After measuring the TA some Saanich Sommelier wine makers at times reduce the quantity of tartaric acid that they add to the must to an amount at is less than what is called for by the TA measurement.  After fermentation additional tartaric acid is added if needed.

Perceived acidity in wine

It is a combination of pH and TA but there are other factors.  One tool that can be used in creating a wine with the correct perceived level of acidity is the Acidity Index.  It is the total acid (g/L) – pH. of a wine  There is a separate  document listed in this section of our website that describes the acidity index for various wines, but one of the best measures of perceived acidity is your palate when completing the final blending prior to bottling.  When tasting a wine the pH has a lesser role in the sensation of acidity.  Rather it is the acids originating in the grapes such as tartaric acid, malic acid, citric acid and succinic acids have a much greater influence.  Each by themselves have a different flavor but no odor.  When added to wine to wine during final blending they have the potential to change the aroma profile of the wine as well.

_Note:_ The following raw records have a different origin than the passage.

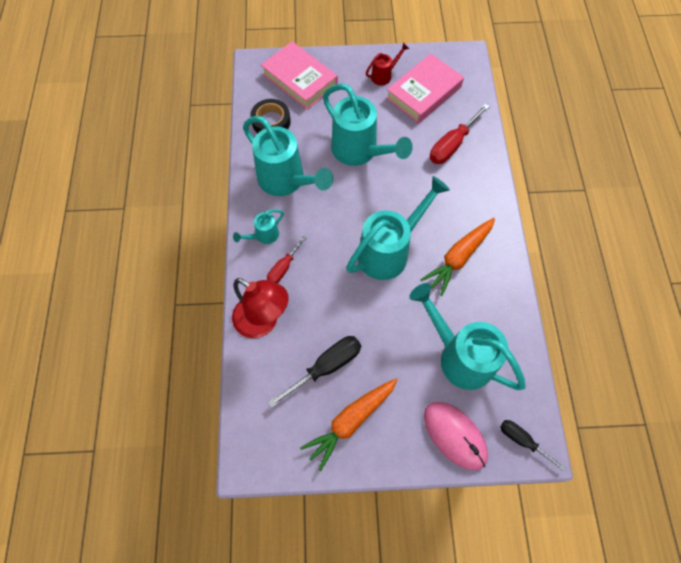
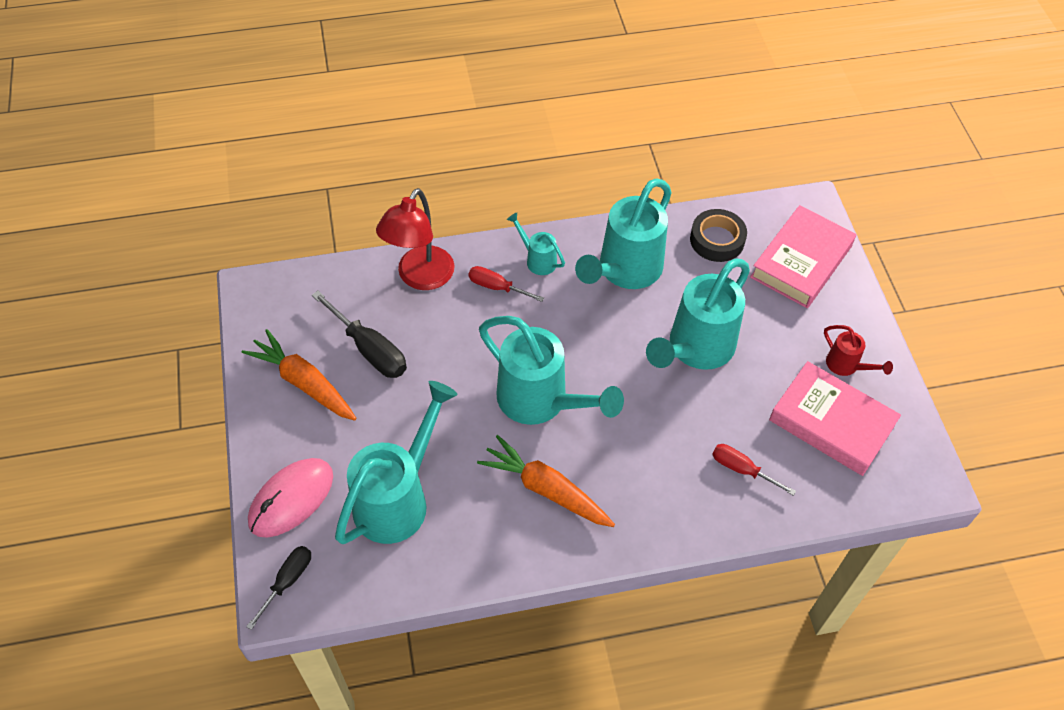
camera: 80 degrees right, 10 degrees down
red screwdriver [430,103,490,164] -> red screwdriver [712,444,796,496], size x0.63

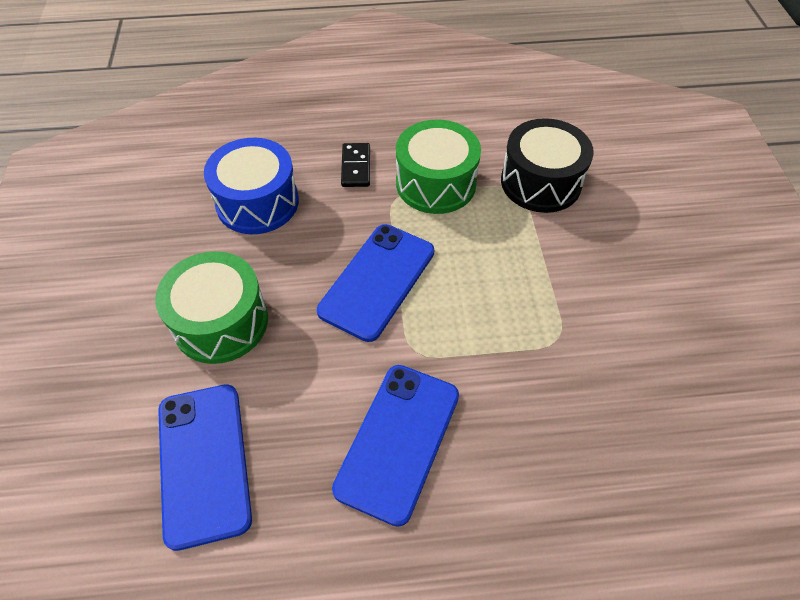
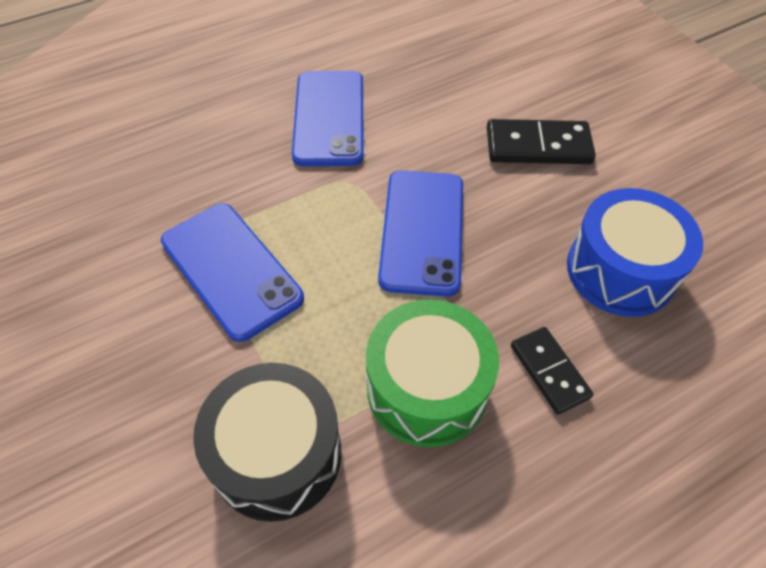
camera: 155 degrees right, 0 degrees up
green drum [155,251,268,364] -> black domino [487,119,596,164]
blue phone [158,384,252,551] -> blue phone moved to [161,203,304,342]

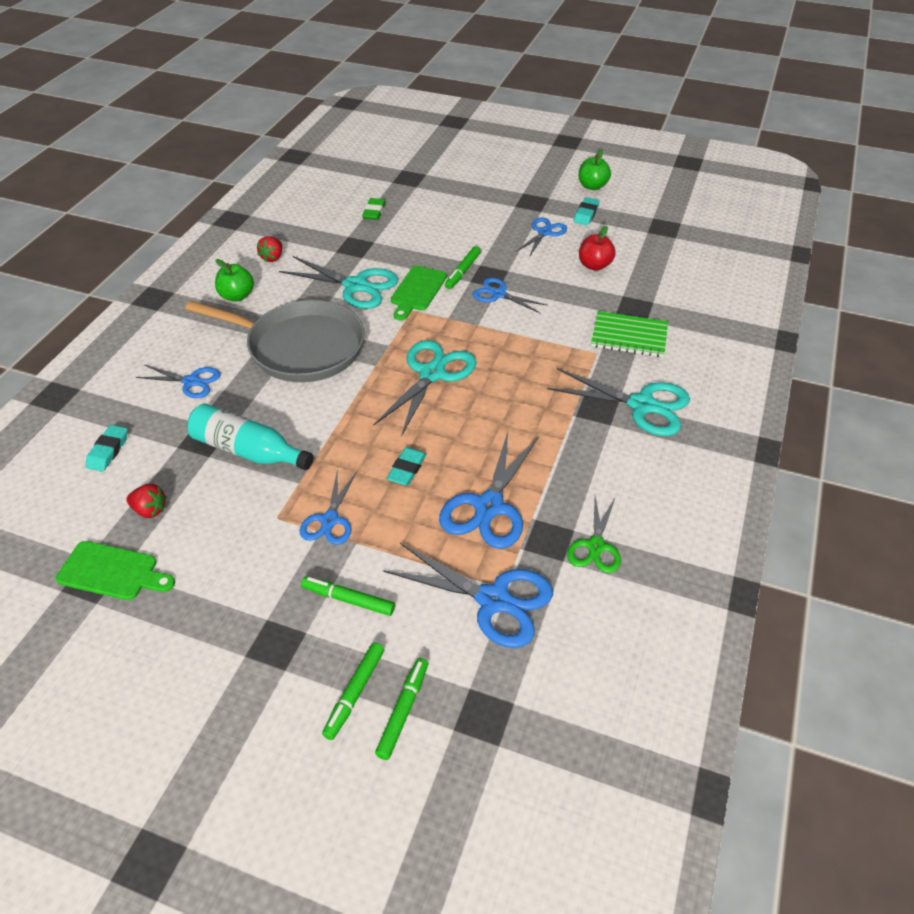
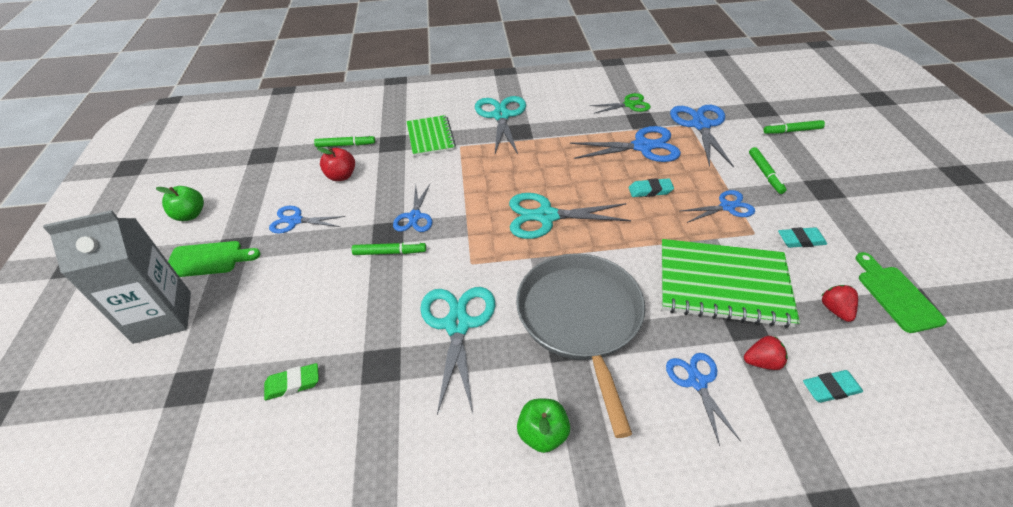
camera: 115 degrees left, 0 degrees up
turquoise bottle [187,403,314,470] -> green notebook [661,239,800,328]
red strawberry [257,236,282,262] -> red strawberry moved to [744,336,788,370]
green marker [322,643,384,740] -> green marker moved to [314,135,375,147]
green cutting board [391,266,447,321] -> green cutting board moved to [168,241,260,277]
turquoise eraser [574,197,600,226] -> turquoise eraser moved to [778,227,827,248]
none -> grey carton [43,210,191,344]

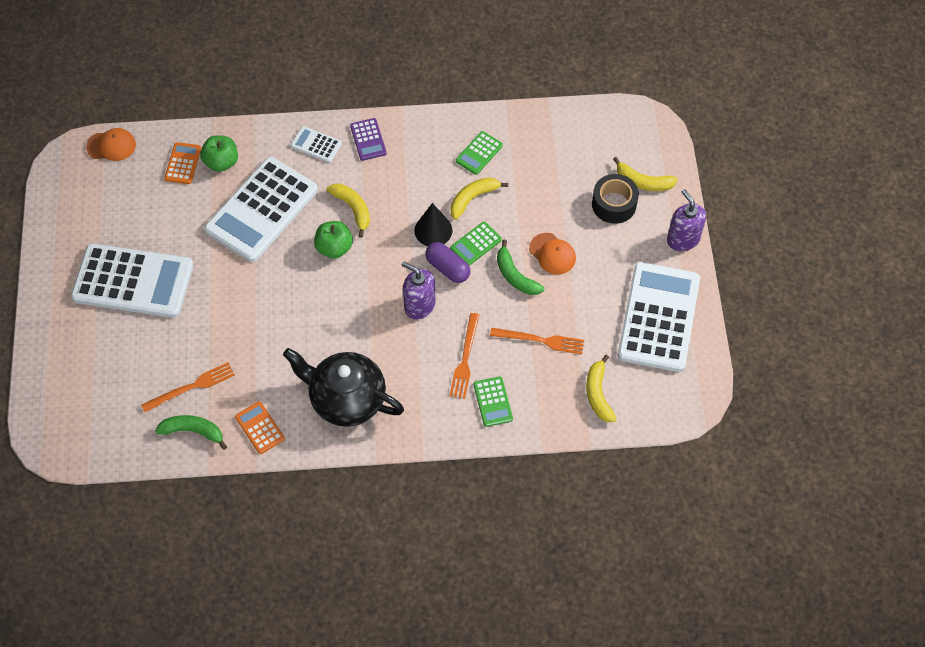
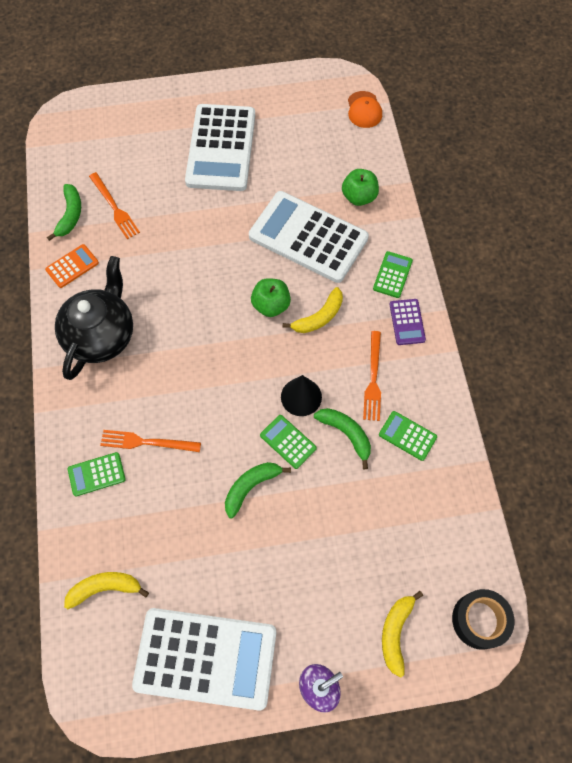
camera: 85 degrees right, 5 degrees up
orange calculator [164,142,201,184] -> none
white calculator [291,126,342,163] -> green calculator [373,251,413,298]
purple calculator [350,118,387,161] -> purple calculator turned 75 degrees counterclockwise [389,299,426,345]
purple soap dispenser [402,262,436,320] -> none
purple capsule [425,242,470,283] -> none
yellow banana [451,177,508,220] -> green banana [314,408,371,469]
orange fork [490,328,584,354] -> orange fork moved to [363,331,381,421]
orange cap [529,233,576,274] -> none
black tape [592,174,639,224] -> black tape moved to [452,589,515,650]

High Brix musts and juice when starting fermentation

If attempting to mitigate the potential for excessive alcohol content in wine it has been a practice on occasion to add acidulated water to musts from high Brix grapes.   Success has been reported using water additions where the final quality of the wine has not been affected.   When adding tap water be aware that chlorine is present in the water.   SO2 present in the must or added to the water will neutralize the effects of the chlorine.